It only took me thirty seconds to clear a hole big enough to see out of, but it felt like thirty minutes. I got back in the car, shifted into drive, and zoomed onto the street.
“I don’t feel so good,” John whispered as I sped down Spofford.
“You’ll be fine,” I said, trying to convince us both.
But as I looked at the swelling creeping up his arm I knew that wasn’t true and I think John knew it too. I made a right onto Gifford, squealed around the corner onto West Street, and went through the intersection without stopping for the light. A guy driving an ’85 Camaro beeped and gave me the finger. I ignored him as I sped by. Out of the corner of my eye I watched a rope of saliva slide out of John’s mouth and fall onto his lap. I touched his shoulder, but he shrugged my hand off.

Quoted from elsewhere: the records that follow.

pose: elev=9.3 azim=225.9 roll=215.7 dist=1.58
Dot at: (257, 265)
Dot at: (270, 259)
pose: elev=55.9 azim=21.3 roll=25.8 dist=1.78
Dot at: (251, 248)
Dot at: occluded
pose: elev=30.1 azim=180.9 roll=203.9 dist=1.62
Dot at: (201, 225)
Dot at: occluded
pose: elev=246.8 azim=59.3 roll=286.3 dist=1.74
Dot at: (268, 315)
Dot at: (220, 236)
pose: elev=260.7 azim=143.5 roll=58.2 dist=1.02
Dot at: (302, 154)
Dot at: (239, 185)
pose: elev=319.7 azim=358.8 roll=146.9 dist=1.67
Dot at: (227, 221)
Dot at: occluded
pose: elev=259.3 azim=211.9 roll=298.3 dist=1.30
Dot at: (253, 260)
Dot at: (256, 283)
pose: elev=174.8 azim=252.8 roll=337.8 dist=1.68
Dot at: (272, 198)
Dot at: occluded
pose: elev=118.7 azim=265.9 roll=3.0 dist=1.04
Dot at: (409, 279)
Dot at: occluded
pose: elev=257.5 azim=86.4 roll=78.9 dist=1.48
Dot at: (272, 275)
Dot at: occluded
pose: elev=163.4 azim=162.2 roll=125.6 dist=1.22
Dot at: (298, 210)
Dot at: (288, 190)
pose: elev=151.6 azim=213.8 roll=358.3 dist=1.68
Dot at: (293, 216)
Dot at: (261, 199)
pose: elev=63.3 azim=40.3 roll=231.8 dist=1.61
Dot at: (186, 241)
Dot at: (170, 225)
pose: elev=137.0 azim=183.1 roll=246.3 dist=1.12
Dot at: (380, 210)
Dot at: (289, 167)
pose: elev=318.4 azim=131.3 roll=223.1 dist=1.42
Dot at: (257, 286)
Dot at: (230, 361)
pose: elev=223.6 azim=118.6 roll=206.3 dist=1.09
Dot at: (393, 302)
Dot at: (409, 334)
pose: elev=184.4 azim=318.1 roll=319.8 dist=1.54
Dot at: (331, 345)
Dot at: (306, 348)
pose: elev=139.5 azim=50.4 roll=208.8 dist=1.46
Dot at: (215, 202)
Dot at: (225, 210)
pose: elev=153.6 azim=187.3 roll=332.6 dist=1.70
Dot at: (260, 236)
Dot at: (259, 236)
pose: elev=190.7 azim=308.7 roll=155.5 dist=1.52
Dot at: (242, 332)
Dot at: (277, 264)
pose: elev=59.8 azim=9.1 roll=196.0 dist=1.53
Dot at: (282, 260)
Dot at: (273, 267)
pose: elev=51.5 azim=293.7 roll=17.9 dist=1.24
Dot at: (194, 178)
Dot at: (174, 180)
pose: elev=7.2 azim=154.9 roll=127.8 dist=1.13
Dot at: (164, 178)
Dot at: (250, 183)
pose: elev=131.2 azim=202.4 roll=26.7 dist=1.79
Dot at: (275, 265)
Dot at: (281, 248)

As we passed the All Souls Pentecostal Church, I asked him if he knew who had sent him the package. He answered me, but his words were so garbled I couldn’t understand them. He tried again, his mouth contorting with the effort. Nothing came out. The toxin was paralyzing his vocal chords.
I accelerated. Then as I was rounding the corner at Townsend and Clark I must have hit a patch of black ice because the car skidded out and I sideswiped a Jeep parked on the corner. I was straightening my wheels when I heard the wheezing. I glanced over. John’s face had gone gray. His chest was heaving like a bellows.
“Hold on,” I pleaded. “We’re almost there.”
This time he didn’t brush my hand away. I don’t think he could have even if he had wanted to.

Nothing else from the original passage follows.